| Texto fornecido |

A Justiça espanhola suspendeu a audição sobre a extradição de Carlos Panzo, antigo secretário para os Assuntos Económicos do Presidente da República de Angola (João Lourenço), para que a defesa tenha tempo de estudar novos documentos enviados de Luanda.
O juiz da Audiência Nacional, um tribunal espanhol que toma decisões sobre os pedidos de extradição, concordou que a defesa de Carlos Panzo devia ter “mais tempo para estudar” uma série de documentos enviados nos últimos dias pelas autoridades angolanas, tendo suspendido a audição alguns minutos depois do seu início.
Durante uma breve sessão, a defesa queixou-se por as autoridades angolanas não terem cumprido os prazos legais e só agora “expliquem as razões do pedido de extradição” numa série de documentos “incompletos”, visto que alguns deles “não estão assinados”.
O Ministério Público espanhol opôs-se aos argumentos da defesa, considerando que os documentos são em número reduzido, mas reconheceu que se “podia aceitar a suspensão”, no caso de não ter havido tempo para os ler.
Carlos Aires da Fonseca Panzo foi inicialmente detido em Espanha em Setembro do ano passado, a pedido da Procuradoria-Geral angolana, mas neste momento aguarda em liberdade condicionada a decisão sobre o pedido de extradição.
Uma fonte da defesa disse que as autoridades suíças já tinham investigado Carlos Panzo e decidido não haver razões para o julgar por alegado branqueamento de capitais, tendo ainda libertado as suas contas bancárias, que inicialmente tinham sido congeladas.
Foi com base nesse processo que as autoridades angolanas decidiram, também elas, investigar o anterior secretário para os Assuntos Económicos de João Lourenço, de acordo com as mesmas fontes.
O Ministério Público angolano instaurou em Novembro de 2017 um processo contra Carlos Panzo, pretendendo esclarecer “uma denúncia sobre factos penalmente puníveis”, nos termos do direito internacional.
Carlos Panzo está a ser investigado na sequência de uma denúncia de que teria recebido comissões no valor total de 11 milhões de dólares (9,66 milhões de euros), pagos por uma empresa brasileira, a Odebrecht, em várias tranches, através de uma conta bancária na Suíça.
A defesa de Carlos Panzo defende que o investigado não pode ser julgado duas vezes pelo mesmo crime (princípio do “non bis in idem”), tendo já sido ilibado de todas as acusações na Suíça.
As mesmas fontes defenderam que Panzo também beneficia da Lei da Amnistia aprovada pelo parlamento de Angola em Agosto de 2016.

| Dados fornecidos |
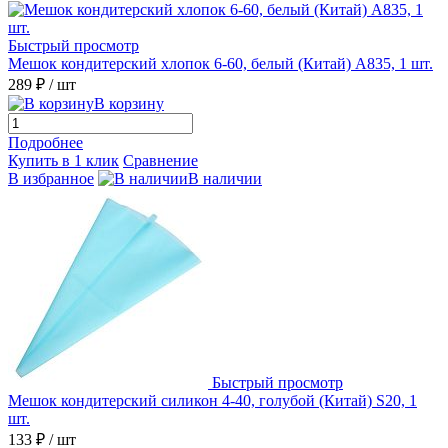
Быстрый просмотр
Мешок кондитерский хлопок 6-60, белый (Китай) А835, 1 шт.
289 ₽
/ шт
В корзину
Подробнее
Купить в 1 клик
Сравнение
В избранное
В наличии
Быстрый просмотр
Мешок кондитерский силикон 4-40, голубой (Китай) S20, 1
шт.
133 ₽
/ шт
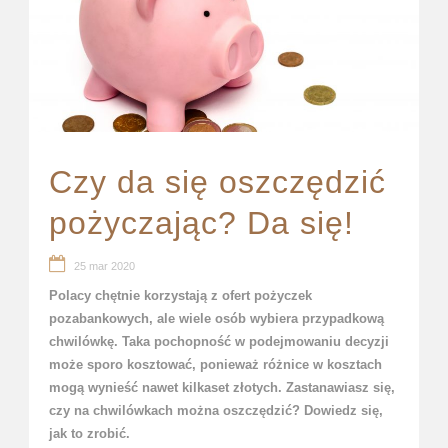
Czy da się oszczędzić
pożyczając? Da się!
25 mar 2020
Polacy chętnie korzystają z ofert pożyczek
pozabankowych, ale wiele osób wybiera przypadkową
chwilówkę. Taka pochopność w podejmowaniu decyzji
może sporo kosztować, ponieważ różnice w kosztach
mogą wynieść nawet kilkaset złotych. Zastanawiasz się,
czy na chwilówkach można oszczędzić? Dowiedz się,
jak to zrobić.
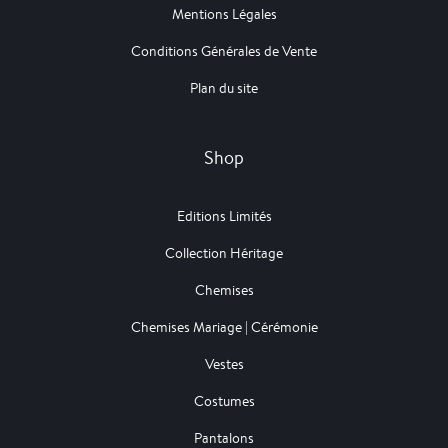
Mentions Légales
Conditions Générales de Vente
Plan du site
Shop
Editions Limités
Collection Héritage
Chemises
Chemises Mariage | Cérémonie
Vestes
Costumes
Pantalons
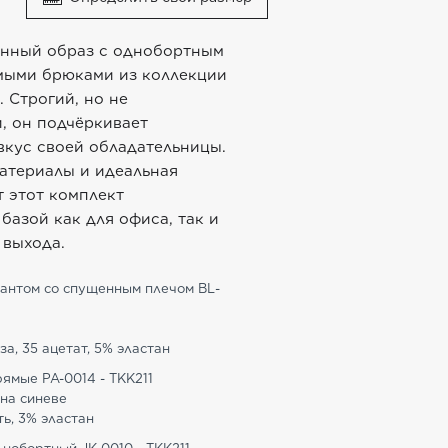
анный образ с однобортным
мыми брюками из коллекции
 Строгий, но не
, он подчёркивает
вкус своей обладательницы.
атериалы и идеальная
 этот комплект
базой как для офиса, так и
 выхода.
бантом со спущенным плечом BL-
за, 35 ацетат, 5% эластан
ямые PA-0014 - TKK211
 на синеве
ь, 3% эластан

| Instrução 1 |
Reproduza o trecho do texto sobre a extradição de Carlos Panzo que se inicia com as palavras "Uma fonte da" e termina em "as mesmas fontes.".
| Instrução 2 |
Responda com base no texto sobre a extradição de Carlos Panzo:
(a) Em que momento foi Carlos Panzo inicialmente detido em Espanha?
(b) Que empresa terá pago as comissões referidas na denúncia?
(c) Quando foi aprovada pelo parlamento de Angola a Lei da Amnistia?

| Resultado do exercício 1 |
Uma fonte da defesa disse que as autoridades suíças já tinham investigado Carlos Panzo e decidido não haver razões para o julgar por alegado branqueamento de capitais, tendo ainda libertado as suas contas bancárias, que inicialmente tinham sido congeladas.
Foi com base nesse processo que as autoridades angolanas decidiram, também elas, investigar o anterior secretário para os Assuntos Económicos de João Lourenço, de acordo com as mesmas fontes.

| Resultado do exercício 2 |
(a) Em Setembro do ano passado.
(b) A Odebrecht, uma empresa brasileira.
(c) Em Agosto de 2016.